EXERCISE AIM ▸ Copy out these lines word for word, starting at the first line and ending with the line that contains "text Yes, white".

WORKING DATA ▸
————

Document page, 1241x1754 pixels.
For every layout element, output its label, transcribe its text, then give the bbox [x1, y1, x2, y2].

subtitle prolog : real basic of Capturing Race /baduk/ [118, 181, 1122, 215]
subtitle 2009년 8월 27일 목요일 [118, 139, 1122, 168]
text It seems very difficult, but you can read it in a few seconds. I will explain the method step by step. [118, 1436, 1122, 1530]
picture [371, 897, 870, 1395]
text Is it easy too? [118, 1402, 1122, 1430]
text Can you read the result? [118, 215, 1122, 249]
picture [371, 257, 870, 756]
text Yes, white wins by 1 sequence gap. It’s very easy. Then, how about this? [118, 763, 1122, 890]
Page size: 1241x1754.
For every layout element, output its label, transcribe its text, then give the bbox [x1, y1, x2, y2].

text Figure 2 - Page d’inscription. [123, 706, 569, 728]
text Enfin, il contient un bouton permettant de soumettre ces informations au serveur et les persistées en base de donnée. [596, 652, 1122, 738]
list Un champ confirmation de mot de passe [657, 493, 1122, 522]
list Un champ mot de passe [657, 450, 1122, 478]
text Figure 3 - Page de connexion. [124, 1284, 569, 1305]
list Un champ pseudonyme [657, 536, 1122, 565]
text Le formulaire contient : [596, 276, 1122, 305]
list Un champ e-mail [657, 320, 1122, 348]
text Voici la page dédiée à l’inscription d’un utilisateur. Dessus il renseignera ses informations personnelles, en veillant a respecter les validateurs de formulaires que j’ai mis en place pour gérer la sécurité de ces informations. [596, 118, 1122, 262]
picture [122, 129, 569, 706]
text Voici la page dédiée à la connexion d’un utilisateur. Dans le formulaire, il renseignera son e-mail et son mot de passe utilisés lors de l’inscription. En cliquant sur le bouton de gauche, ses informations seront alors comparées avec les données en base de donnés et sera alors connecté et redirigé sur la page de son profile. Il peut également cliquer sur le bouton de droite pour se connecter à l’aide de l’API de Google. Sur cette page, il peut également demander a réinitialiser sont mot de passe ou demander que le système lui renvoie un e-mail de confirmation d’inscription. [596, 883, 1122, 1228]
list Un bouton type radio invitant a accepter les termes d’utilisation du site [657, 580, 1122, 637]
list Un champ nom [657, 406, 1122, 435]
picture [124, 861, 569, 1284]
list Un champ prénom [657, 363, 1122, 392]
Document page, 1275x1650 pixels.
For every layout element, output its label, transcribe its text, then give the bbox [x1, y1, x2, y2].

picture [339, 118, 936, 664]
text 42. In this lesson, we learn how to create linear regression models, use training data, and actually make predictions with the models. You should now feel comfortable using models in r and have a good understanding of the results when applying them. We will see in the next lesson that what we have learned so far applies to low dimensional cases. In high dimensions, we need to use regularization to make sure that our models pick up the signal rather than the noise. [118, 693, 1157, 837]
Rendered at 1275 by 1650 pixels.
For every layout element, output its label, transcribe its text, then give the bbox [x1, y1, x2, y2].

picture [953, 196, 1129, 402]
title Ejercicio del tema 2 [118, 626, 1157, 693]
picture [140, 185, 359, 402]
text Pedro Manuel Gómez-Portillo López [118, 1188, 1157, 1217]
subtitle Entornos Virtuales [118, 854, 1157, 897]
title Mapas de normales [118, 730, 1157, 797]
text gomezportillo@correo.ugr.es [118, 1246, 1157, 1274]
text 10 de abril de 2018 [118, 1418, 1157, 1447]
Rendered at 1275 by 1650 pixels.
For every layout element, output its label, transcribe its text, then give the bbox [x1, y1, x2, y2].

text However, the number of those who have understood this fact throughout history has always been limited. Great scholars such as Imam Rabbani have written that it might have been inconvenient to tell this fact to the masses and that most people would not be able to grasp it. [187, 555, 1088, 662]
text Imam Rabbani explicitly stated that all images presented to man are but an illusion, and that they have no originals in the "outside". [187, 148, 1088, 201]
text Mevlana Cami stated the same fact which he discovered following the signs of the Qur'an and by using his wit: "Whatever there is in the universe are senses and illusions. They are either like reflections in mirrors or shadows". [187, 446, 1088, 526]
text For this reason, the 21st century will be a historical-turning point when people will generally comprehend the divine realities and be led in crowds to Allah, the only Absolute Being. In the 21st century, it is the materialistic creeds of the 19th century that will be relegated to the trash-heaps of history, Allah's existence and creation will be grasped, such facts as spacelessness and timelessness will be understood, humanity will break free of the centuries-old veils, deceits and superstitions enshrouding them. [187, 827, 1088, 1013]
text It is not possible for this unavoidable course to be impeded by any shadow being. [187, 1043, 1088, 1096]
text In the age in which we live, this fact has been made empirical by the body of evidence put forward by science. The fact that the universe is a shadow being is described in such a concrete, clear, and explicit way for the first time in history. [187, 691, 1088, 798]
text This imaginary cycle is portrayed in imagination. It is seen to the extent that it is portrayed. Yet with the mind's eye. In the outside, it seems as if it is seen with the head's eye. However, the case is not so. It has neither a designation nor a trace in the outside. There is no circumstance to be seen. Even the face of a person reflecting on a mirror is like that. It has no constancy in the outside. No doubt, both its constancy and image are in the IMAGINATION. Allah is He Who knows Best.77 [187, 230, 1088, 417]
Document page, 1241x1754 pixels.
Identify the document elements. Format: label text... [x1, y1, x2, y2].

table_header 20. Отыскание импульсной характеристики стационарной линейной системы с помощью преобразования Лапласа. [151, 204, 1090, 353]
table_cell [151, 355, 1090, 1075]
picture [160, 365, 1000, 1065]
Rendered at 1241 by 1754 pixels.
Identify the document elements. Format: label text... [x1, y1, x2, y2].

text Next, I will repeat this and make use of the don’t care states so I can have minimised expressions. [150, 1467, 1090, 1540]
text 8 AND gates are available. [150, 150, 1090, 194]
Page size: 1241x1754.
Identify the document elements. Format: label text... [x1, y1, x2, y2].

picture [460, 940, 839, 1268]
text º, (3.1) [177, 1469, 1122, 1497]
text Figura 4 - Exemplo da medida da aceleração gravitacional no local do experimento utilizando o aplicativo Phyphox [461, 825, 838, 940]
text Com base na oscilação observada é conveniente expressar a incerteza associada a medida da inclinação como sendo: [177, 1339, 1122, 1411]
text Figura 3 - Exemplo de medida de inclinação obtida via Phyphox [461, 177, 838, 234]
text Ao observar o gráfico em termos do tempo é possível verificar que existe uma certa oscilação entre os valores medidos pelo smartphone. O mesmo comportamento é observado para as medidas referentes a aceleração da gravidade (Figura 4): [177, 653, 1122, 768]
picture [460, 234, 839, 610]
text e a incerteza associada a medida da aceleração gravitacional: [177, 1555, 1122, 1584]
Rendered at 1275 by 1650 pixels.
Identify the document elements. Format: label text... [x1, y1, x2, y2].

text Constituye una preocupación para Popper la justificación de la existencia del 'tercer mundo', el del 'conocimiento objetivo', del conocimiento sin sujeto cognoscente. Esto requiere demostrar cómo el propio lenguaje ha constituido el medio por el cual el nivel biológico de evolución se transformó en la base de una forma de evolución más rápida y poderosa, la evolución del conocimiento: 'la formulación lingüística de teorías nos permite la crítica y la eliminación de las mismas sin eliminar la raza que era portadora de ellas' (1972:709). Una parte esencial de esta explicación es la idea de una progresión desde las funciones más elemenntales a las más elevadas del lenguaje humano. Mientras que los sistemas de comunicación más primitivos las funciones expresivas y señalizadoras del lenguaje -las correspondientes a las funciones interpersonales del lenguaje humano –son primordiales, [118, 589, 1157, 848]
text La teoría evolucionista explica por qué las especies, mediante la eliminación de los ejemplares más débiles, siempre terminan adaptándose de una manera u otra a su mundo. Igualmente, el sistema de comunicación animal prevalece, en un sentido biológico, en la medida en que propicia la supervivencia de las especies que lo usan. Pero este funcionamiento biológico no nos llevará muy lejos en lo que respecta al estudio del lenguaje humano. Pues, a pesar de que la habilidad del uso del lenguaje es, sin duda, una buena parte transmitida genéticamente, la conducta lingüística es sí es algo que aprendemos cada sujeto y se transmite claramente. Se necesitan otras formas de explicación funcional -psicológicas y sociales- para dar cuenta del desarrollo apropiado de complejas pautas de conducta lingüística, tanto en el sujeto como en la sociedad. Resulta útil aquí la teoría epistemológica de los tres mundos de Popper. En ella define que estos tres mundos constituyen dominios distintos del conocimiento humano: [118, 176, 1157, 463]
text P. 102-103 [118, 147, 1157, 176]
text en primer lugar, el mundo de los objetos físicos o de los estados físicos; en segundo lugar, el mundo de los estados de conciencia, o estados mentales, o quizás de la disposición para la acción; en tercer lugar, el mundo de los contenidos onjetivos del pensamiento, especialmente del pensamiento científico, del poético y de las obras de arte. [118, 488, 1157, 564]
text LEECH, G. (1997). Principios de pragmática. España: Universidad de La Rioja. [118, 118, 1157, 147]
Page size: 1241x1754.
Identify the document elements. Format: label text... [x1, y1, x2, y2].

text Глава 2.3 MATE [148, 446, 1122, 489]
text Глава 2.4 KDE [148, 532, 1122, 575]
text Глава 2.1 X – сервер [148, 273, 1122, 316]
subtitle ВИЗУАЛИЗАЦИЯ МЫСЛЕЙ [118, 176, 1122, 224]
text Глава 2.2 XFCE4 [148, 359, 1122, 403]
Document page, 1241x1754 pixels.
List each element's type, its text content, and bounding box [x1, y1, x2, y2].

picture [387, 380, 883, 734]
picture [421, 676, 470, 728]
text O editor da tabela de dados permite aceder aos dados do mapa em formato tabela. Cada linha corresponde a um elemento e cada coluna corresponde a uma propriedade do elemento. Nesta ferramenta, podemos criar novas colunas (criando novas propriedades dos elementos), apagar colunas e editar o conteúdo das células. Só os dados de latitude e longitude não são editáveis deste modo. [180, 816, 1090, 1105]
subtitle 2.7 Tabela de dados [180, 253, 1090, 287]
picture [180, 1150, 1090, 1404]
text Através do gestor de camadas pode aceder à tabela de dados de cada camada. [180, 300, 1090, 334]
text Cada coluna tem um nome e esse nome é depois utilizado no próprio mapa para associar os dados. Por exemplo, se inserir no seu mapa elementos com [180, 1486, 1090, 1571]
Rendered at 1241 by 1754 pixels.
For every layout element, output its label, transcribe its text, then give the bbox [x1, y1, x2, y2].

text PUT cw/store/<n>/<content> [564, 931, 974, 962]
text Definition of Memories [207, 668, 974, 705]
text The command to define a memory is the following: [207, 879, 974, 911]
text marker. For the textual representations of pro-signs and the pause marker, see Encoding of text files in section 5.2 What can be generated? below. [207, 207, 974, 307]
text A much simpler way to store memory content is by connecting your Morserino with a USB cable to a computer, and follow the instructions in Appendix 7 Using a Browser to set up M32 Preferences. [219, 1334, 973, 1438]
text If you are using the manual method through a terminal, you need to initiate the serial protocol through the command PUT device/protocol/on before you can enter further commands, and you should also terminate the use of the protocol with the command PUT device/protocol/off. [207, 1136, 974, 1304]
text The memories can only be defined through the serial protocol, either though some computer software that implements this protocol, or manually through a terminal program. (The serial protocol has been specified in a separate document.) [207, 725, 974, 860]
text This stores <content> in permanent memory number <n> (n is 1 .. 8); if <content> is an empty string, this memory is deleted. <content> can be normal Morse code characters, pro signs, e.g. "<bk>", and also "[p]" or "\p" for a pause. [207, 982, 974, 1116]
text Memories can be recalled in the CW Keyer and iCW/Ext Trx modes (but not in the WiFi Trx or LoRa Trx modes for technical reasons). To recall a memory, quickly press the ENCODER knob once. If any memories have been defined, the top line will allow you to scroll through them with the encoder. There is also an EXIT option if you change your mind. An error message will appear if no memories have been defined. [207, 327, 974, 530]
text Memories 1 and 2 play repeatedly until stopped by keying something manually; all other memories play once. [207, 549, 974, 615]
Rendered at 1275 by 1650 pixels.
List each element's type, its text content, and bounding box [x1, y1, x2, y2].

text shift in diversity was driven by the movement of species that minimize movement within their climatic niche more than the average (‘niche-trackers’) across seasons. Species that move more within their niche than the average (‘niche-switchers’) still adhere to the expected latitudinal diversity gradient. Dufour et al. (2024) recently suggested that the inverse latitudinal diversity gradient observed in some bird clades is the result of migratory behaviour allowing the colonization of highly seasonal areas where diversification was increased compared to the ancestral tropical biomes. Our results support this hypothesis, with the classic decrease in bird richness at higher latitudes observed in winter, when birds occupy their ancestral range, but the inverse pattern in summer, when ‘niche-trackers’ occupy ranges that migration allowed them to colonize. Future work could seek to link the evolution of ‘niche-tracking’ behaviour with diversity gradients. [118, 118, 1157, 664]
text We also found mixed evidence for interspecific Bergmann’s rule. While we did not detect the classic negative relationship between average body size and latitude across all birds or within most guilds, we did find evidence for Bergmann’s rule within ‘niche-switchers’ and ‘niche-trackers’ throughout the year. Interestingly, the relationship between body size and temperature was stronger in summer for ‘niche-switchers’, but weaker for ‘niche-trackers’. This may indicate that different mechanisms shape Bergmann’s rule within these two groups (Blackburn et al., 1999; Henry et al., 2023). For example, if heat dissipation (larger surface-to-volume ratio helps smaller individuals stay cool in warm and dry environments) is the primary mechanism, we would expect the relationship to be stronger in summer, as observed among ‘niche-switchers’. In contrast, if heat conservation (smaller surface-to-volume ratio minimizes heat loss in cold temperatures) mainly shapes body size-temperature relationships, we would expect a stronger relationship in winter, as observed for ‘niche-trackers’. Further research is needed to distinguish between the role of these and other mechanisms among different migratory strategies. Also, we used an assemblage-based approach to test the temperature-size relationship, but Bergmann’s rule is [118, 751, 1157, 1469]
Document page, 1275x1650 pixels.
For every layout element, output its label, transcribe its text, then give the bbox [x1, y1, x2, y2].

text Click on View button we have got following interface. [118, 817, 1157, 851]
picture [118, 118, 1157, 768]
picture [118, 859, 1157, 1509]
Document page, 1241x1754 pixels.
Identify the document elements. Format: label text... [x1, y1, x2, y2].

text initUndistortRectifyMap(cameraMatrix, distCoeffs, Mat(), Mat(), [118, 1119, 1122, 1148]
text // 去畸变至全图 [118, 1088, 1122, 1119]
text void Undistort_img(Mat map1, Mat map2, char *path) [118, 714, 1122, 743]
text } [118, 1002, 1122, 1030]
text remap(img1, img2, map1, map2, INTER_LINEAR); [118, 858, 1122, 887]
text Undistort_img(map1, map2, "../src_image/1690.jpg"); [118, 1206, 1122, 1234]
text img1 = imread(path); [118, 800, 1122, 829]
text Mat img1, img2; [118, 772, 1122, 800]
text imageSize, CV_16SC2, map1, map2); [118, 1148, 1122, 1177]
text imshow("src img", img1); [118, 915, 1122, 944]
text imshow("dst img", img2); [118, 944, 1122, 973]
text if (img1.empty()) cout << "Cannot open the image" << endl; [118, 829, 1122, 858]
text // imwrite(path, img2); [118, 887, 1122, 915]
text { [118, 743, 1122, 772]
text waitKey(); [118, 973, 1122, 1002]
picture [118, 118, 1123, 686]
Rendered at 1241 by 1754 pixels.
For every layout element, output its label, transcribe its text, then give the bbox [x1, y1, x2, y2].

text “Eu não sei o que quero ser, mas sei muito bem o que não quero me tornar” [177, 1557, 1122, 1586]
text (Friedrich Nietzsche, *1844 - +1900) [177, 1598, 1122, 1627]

————

REPLY TO THE TASK ▸
Document page, 1241x1754 pixels.
For every layout element, output its label, transcribe its text, then give the bbox [x1, y1, x2, y2].

subtitle prolog : real basic of Capturing Race /baduk/ [118, 181, 1122, 215]
subtitle 2009년 8월 27일 목요일 [118, 139, 1122, 168]
text It seems very difficult, but you can read it in a few seconds. I will explain the method step by step. [118, 1436, 1122, 1530]
picture [371, 897, 870, 1395]
text Is it easy too? [118, 1402, 1122, 1430]
text Can you read the result? [118, 215, 1122, 249]
picture [371, 257, 870, 756]
text Yes, white wins by 1 sequence gap. It’s very easy. Then, how about this? [118, 763, 1122, 890]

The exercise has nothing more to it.